Uit gegevens van [bank 1] is gebleken dat in de periode van 2 november 2010 tot en met 19 maart 2012 door [slachtoffer 1] vanuit Eindhoven 15 keer geld is overgeboekt naar [verdachte], voor in totaal een bedrag van € 5.729,50, waarvan op 19 maart 2013 een bedrag van € 600,--.
Ook heeft zij in de periode 1 maart 2009 tot 6 april 2012 vanuit Eindhoven zes stortingen gedaan naar[persoon 3], wonende te [woonplaats] voor een totaalbedrag van € 1.904,50. [29] [persoon 3] is de nicht van verdachte en de verzorgster van zijn kinderen. [30]
Er zijn diverse tapgesprekken van [slachtoffer 1] met verdachte of een andere persoon, waaruit de rechtbank concludeert dat sprake is van mensenhandel.
De rechtbank heeft opgemerkt dat er tijdens de gesprekken tussen [slachtoffer 1] en verdachte over en weer liefdesbetuigingen zijn geuit en er regelmatig op een vrolijke/lacherige toon wordt gesproken. Deze liefdesbetuigingen staan – anders dan de raadsman heeft betoogd - een bewezenverklaring niet in de weg. Zij bevestigen, mede gelet op de inhoud van de overige tapgesprekken, de afhankelijke relatie van [slachtoffer 1] met verdachte.
De liefdesbetuigingen en de (soms) vrolijke intonatie van de gesprekken doen niet af aan de inhoud van de hiervoor vermelde tapgesprekken, die tot een bewezenverklaring van het ten laste gelegde leiden.

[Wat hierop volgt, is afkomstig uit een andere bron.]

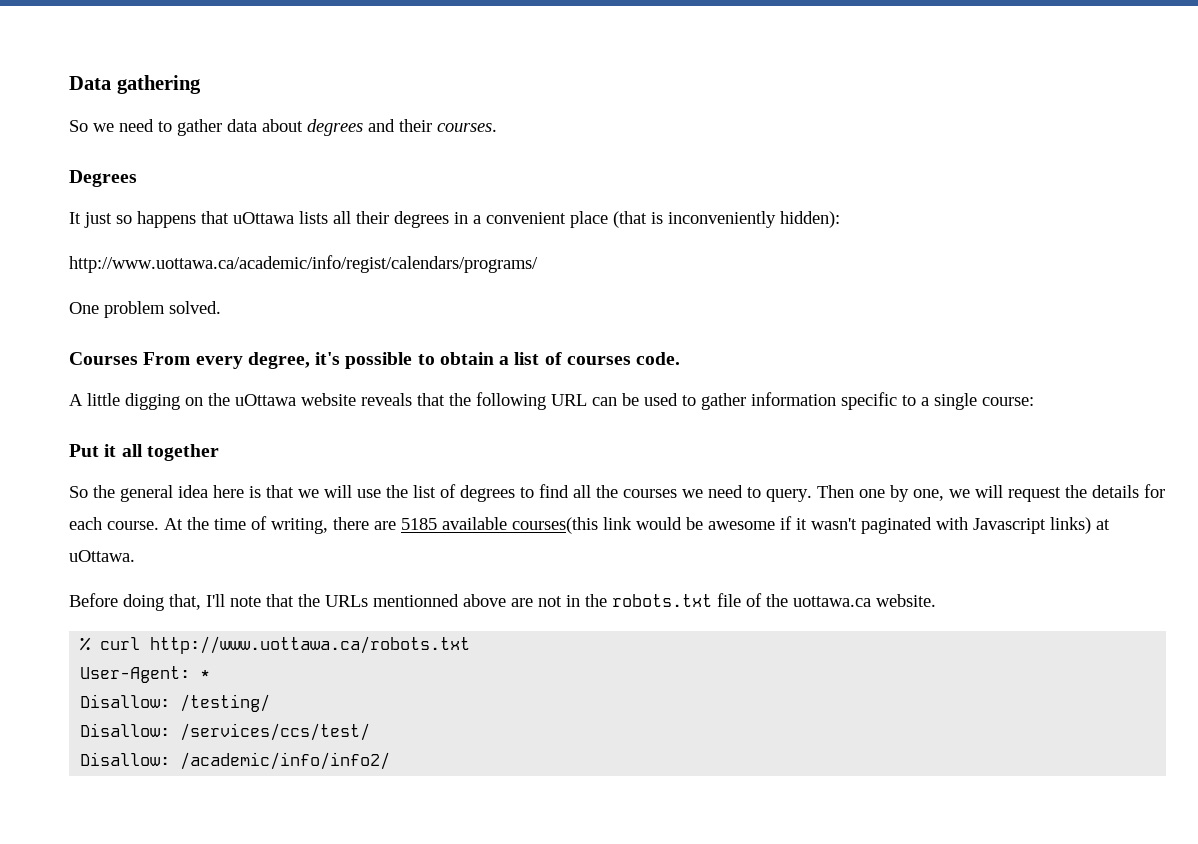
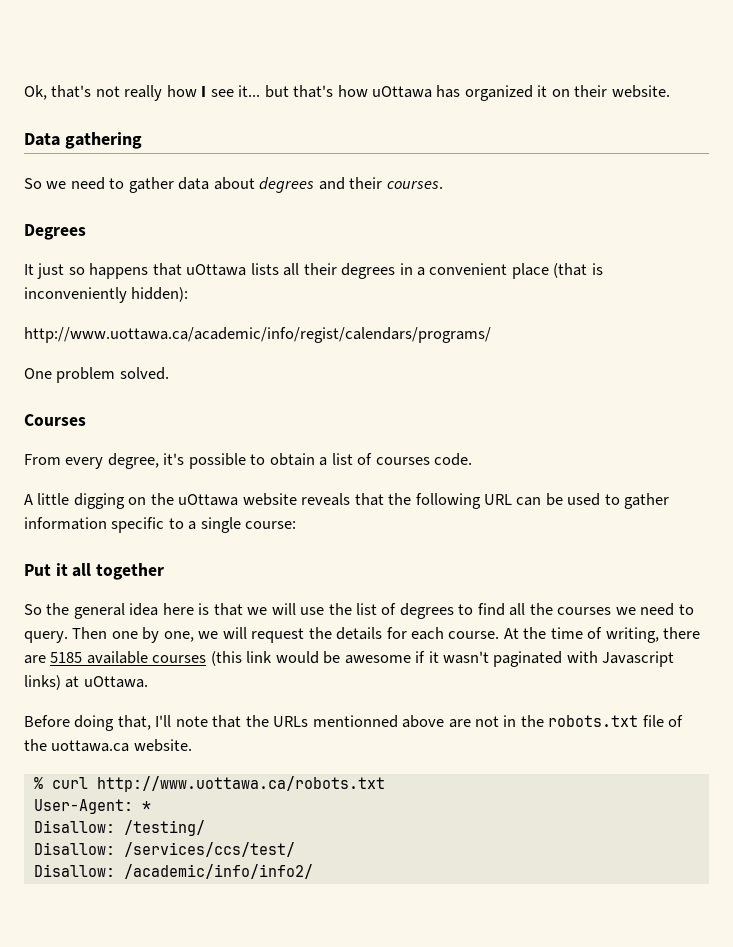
(69, 83) none -> [24,85,670,101] Ok, that's not really how I see it... but that's how uOttawa has organized it on their website. //
(138, 358) none -> (86, 420) //
[512,517,598,534] courses(this -> [152,651,242,666] courses (this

[slachtoffer 1] was een kwetsbare jonge vrouw uit Hongarije. Zij sprak geen Nederlands en had in Nederland geen sociaal netwerk. Daardoor bevond zij zich in een kwetsbare positie, waarvan verdachte misbruik heeft gemaakt.
In de tenlastelegging zijn de feitelijke handelingen waar de mensenhandel op is gebaseerd omschreven. De rechtbank zal daar hierna op ingaan.
De liefdesrelatie en het vervoer naar de werkplek.
Uit de verklaring van [slachtoffer 1] leidt de rechtbank af dat [slachtoffer 1] vanaf 1 september 2009 tot en met maart 2013 een liefdesrelatie met verdachte heeft gehad. Verdachte kwam maandelijks één week tot maximaal 14 dagen naar Nederland. Uit de verklaring van verdachte bij de politie blijkt dat verdachte, wanneer hij in Nederland was, [slachtoffer 1] meermalen naar de prostitutieplek op het[plein] heeft gebracht.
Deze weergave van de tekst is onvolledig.